Vice President Corporate Social Responsibility and Small and Medium Enterprise Partnership Program Management Pertamina, Rudi Ariffianto, menyebut tahap nasional adalah momentum penting bagi para pelaku UMKM.
“Tahap nasional ini bukanlah garis akhir, melainkan awal dari perjalanan yang lebih besar. Inilah momentum bagi UMKM untuk memperkuat kapasitas usaha, meningkatkan inovasi, memperluas pasar, hingga bersiap masuk ke level global,” ujarnya.
Baca Juga
Pertamina memulai rangkaian program UMK Academy sejak Februari 2025. Dari hampir 10.000 pendaftar, sebanyak 1.490 UMKM berhasil lolos tahap regional yang digelar pada Mei–Juli 2025 di delapan wilayah. Peserta berasal dari alumni Pertamina UMK Academy 2024, penerima pendanaan UMKM Pertamina, Rumah BUMN, hingga komunitas wirausaha seperti Pertamina Foundation Preneur.
Sebanyak 86 akselerator bersertifikat mendampingi peserta melalui berbagai metode pembelajaran, termasuk learning management system, gamifikasi, kunjungan lapangan, dan showcase produk di berbagai daerah. “Pertamina ingin memastikan UMKM binaan bisa naik kelas, mandiri, dan berkontribusi nyata untuk memajukan perekonomian,” tegas Rudi.
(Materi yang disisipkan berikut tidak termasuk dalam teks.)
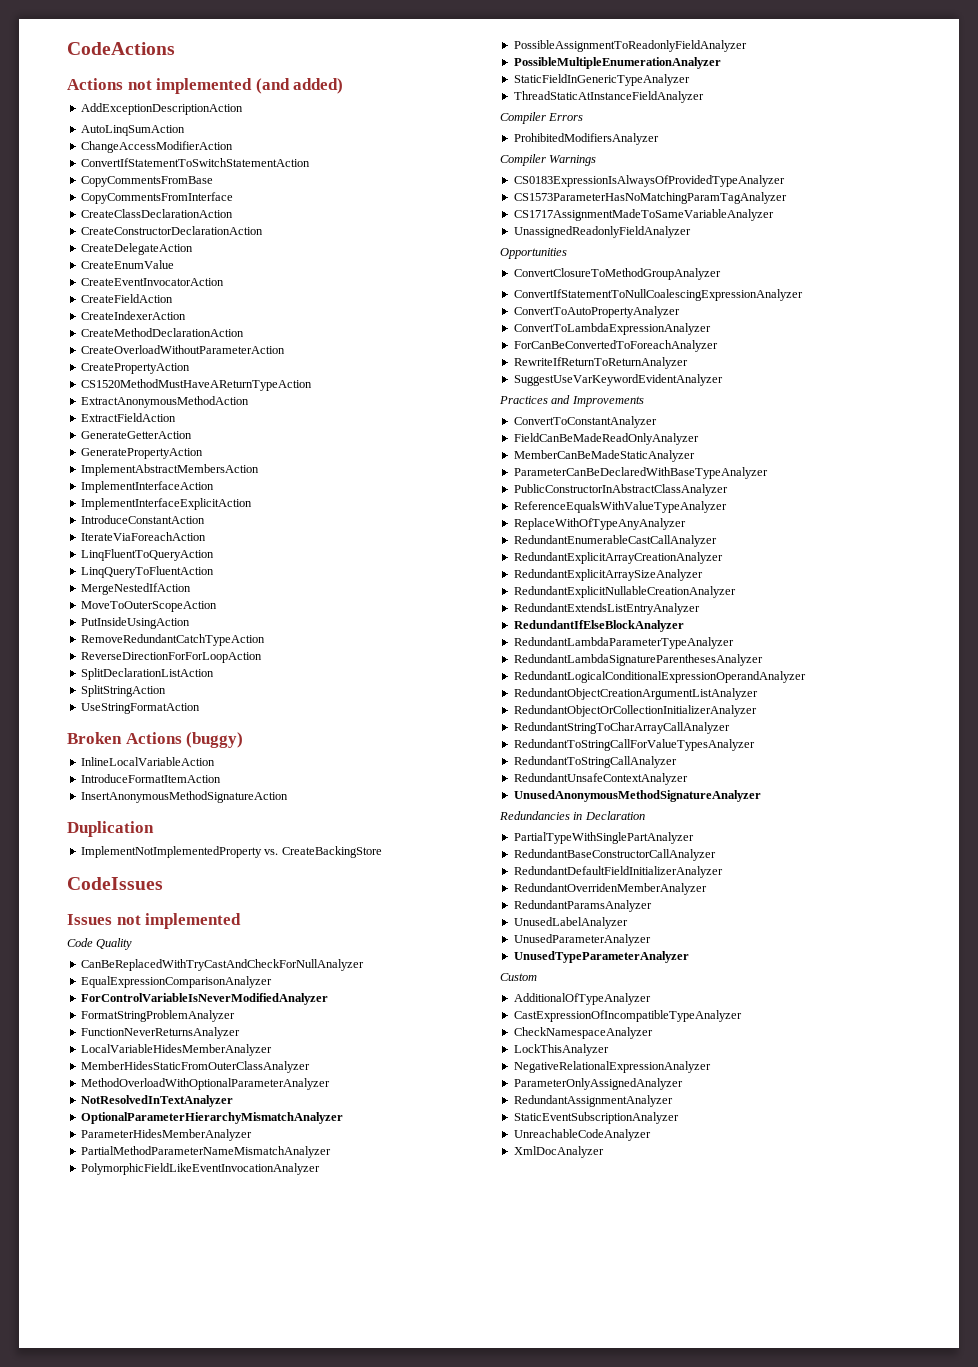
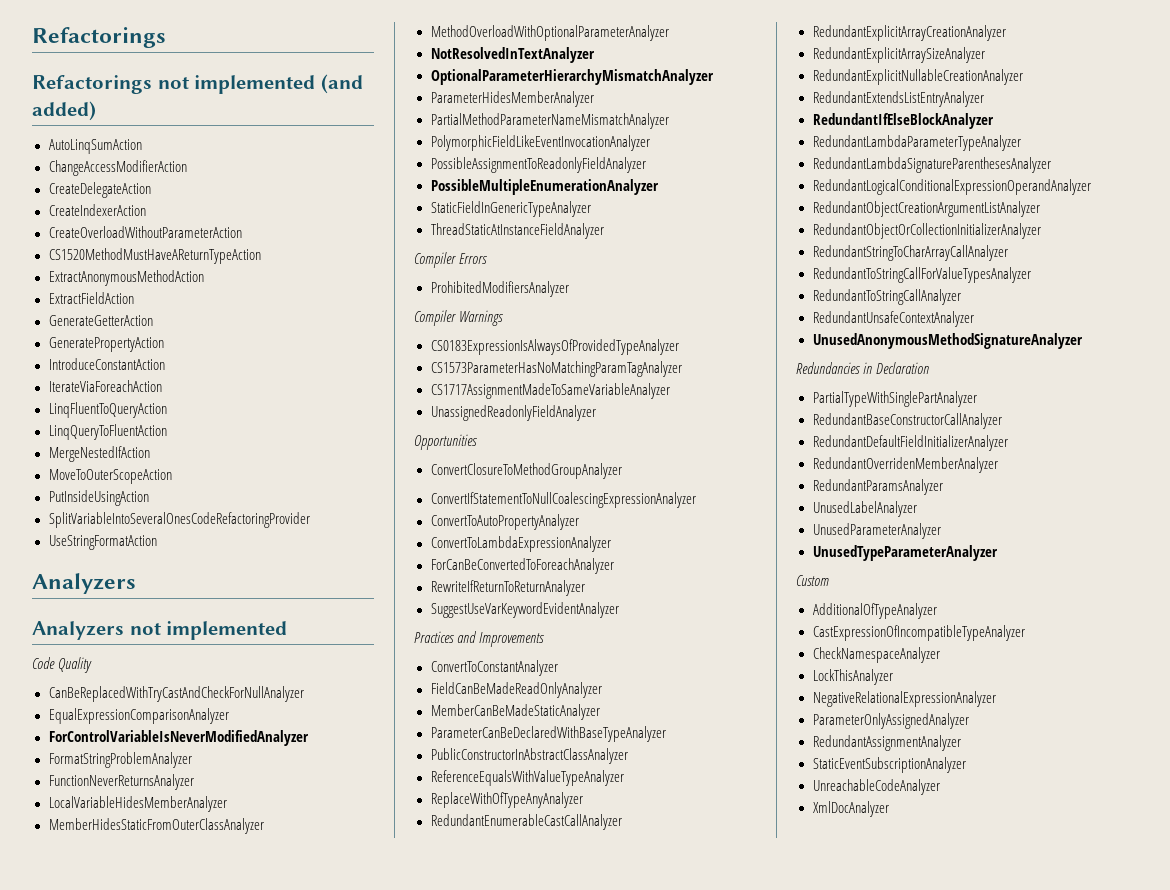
[67,42,175,55] [67,78,123,90] CodeActions // Actions -> [32,27,166,48] [32,75,152,94] Refactorings // Refactorings
[80,103,243,115] // AddExceptionDescriptionAction -> (96, 111) none
[80,158,310,167] [80,176,213,187] [80,192,233,204] [80,209,233,218] [80,226,263,235] [80,243,193,255] [80,260,174,269] [80,278,224,286] [80,294,173,303] ConvertIfStatementToSwitchStatementAction // CopyCommentsFromBase // CopyCommentsFromInterface // CreateClassDeclarationAction // CreateConstructorDeclarationAction // CreateDelegateAction // CreateEnumValue // CreateEventInvocatorAction // CreateFieldAction -> [48,182,151,198] CreateDelegateAction
[80,328,244,337] // CreateMethodDeclarationAction -> (146, 210) none
[80,363,190,374] // CreatePropertyAction -> (242, 232) none
[80,464,259,476] [80,481,214,493] [80,498,252,510] // ImplementAbstractMembersAction // ImplementInterfaceAction // ImplementInterfaceExplicitAction -> (164, 344) none
[80,634,265,646] [80,652,262,663] [80,668,214,680] [80,685,166,697] [80,703,200,714] [67,732,244,748] [80,757,215,766] [80,774,221,783] [80,791,288,803] [67,821,154,837] [80,846,382,858] [67,877,163,890] [67,914,112,925] RemoveRedundantCatchTypeAction // ReverseDirectionForForLoopAction // SplitDeclarationListAction // SplitStringAction // UseStringFormatAction // Broken Actions (buggy) // InlineLocalVariableAction // IntroduceFormatItemAction // InsertAnonymousMethodSignatureAction // Duplication // ImplementNotImplementedProperty vs. CreateBackingStore // CodeIssues // Issues -> [48,512,310,528] [48,535,157,550] [32,573,136,594] [32,621,124,640] SplitVariableIntoSeveralOnesCodeRefactoringProvider // UseStringFormatAction // Analyzers // Analyzers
Vice President Corporate Communication Pertamina, Fadjar Djoko Santoso, menambahkan bahwa dukungan Pertamina bukan hanya pendanaan, tetapi menciptakan ekosistem pembinaan yang komprehensif. Pada tahap nasional, peserta akan mendapatkan pendampingan intensif selama empat bulan dan berpeluang memperoleh hibah alat produksi tepat guna bagi UMK terbaik.
Mendorong kolaborasi dan pasar global
Pertamina juga memperkenalkan Pertapreneur Aggregator, program lanjutan yang dirancang untuk mencetak pelaku UMKM kolaborator dan business aggregator sehingga terbentuk ekosistem UMKM yang tangguh.
Kehadiran program ini sudah memberi dampak langsung bagi peserta, seperti Herlinda Sinaga, pendiri Sasagu asal Papua. Ia menyatakan usahanya semakin siap menembus pasar global. “Saat ini ada tiga buyer dari Australia, Jepang, dan Jerman yang sedang menjajaki kerja sama,” ungkapnya.
Baca Juga
Kebut 'Net Zero Emission' 2060, Pertamina Cetak Dekarbonisasi 1 Juta Ton CO₂
Peserta lain, Minie Sudjarwo, pemilik Minies Q, mengaku bahwa metode pelatihan yang interaktif mendorong peserta lebih kreatif dalam membuat ide pemasaran. “UMKM bukan sekadar usaha kecil, tapi energi besar untuk membangun negeri,” ujarnya.
Pertamina UMK Academy 2025 menjadi wujud komitmen perusahaan menjalankan program Tanggung Jawab Sosial dan Lingkungan (TJSL) sekaligus mendukung pencapaian sustainable development goals (SDGs) nomor 8 tentang pekerjaan layak dan pertumbuhan ekonomi. Program ini juga sejalan dengan Asta Cita poin ketiga Presiden Prabowo Subianto, yaitu menciptakan lapangan kerja berkualitas dan mendorong kewirausahaan nasional.